Let us now have a moment of shuddering silence to contemplate what may have happened if Seabiscuit, whose greatest moments came as a seven-year-old, had been bounced off to mare duty as a Jones-aged whippersnapper.

It smarts, (sorry) is all. It also sucks.

It’s long been a gripe of the racing fan that this sport is run by the breeders, that owners can collect far more ching by supporting a stud rather than a racehorse. Why chance a potentially fatal breakdown on those thin little Thoroughbred legs-- not to mention risking a few losses on the track here and there, resulting in a sharp drop in stud value-- when you’ve got a fer-shure valuable stallion in your barn?

Breeding never used to interest me until I discovered how shockingly weird it is. It’s this bizarre parallel equine universe of arranged marriages, planned ovulation, and prom night teasing. People actually sit around and discuss this stuff. While eating.

I had to get very literate very fast about breeding when I started writing ad copy for a stud farm (Note to self: Next time I own controlling interest in a minor league baseball team, it shall be christened “Stud Farm”.) Therefore I recently found myself not only understanding, but actually participating in, the following conversation:

BREEDER: She’ll be a blue hen, this one. She’s in foal to (insert stallion name here)

ME: How’d the cover go?

BREEDER: Good. She caught.

ME: Ah.

BREEDER: Twins, though. Had to pinch one of ‘em.

ME: Really.

TRANSLATION:

BREEDER: This Thoroughbred might produce a great many quality foals. She is currently carrying the baby of (insert stallion name here.)

ME: And how went act of holding down a mare while a horse whose sole job is to eat and have sex jumped on her back as two grown men physcially guided his male part into her female area?

BREEDER: Good. She’s pregnant.

ME: I have run out of breeding lingo.

BREEDER: She conceived twins, and because it may be dangerous for the mare and the two foals to carry both pregnancies to completion, I reached into the mare’s uterus and physically removed one of the fertilized eggs.

ME: I need to go call a priest and take a shower now.


Oh, children, we are now officially a far cry from standing next to a launchpad explaining the role of the solid rocket booster to a family of five from Wisconsin. (Although… no, let’s not go there.)

Some far more knowledgeable about this stuff than I am are howling that this is the type of injury that any basically sound horse can recover from with a good measure of patience and time. Many railbirds are already lifting their binoculars to their faces, straining their eyes down the track at the yearlings and the two-year-olds, conjecturing on who “the next America’s Horse” will be.

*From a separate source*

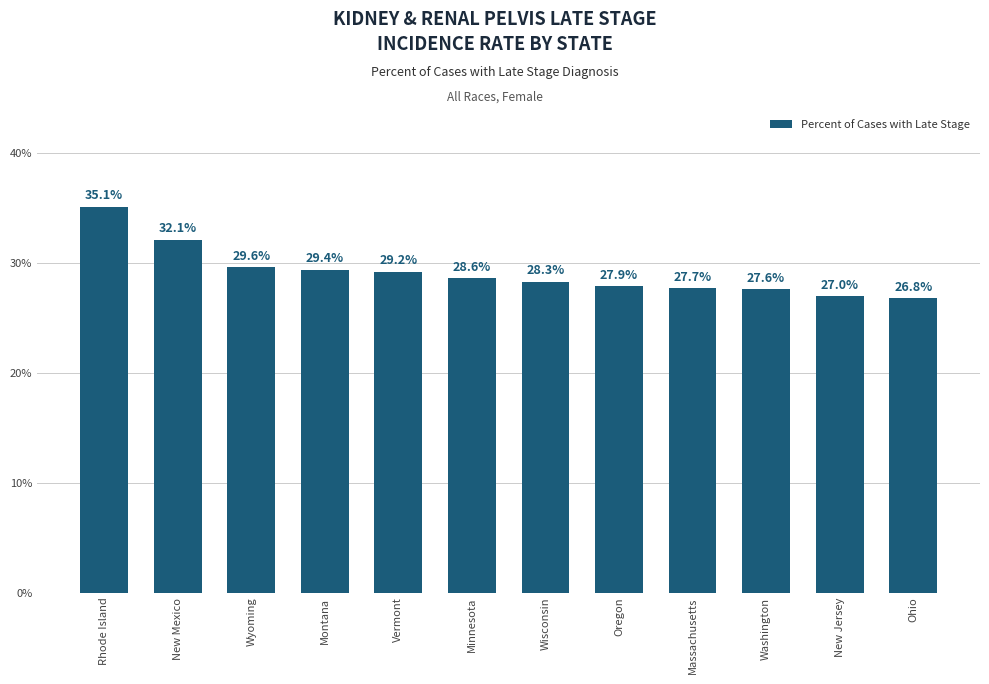

The chart shows a value of 6.3 at Montana. True or false?

False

You know what I think? I don't think you can, or should, predict who the next "America's Horse" is going to be. The core of the charm of Smarty's story is that he and his knock-about jockey and Norman Rockwell trainer seemed to materialize from the mists cast by the racing gods. The best thing about Smarty is that he came along when we least expected him.

Well, young Mr. Jones has a great deal of fun ahead of him. Bless his heart and his four bruised feet. But as a fellow racing fan wrote today, “The flame of Smarty Jones has been extinguished.” It has indeed. He was very, very talented, something truly special. His potential for greatness stretched without end.

Notice how I’ve slipped into the past tense here.

Aw, screw it. I'm gonna start watching racketball.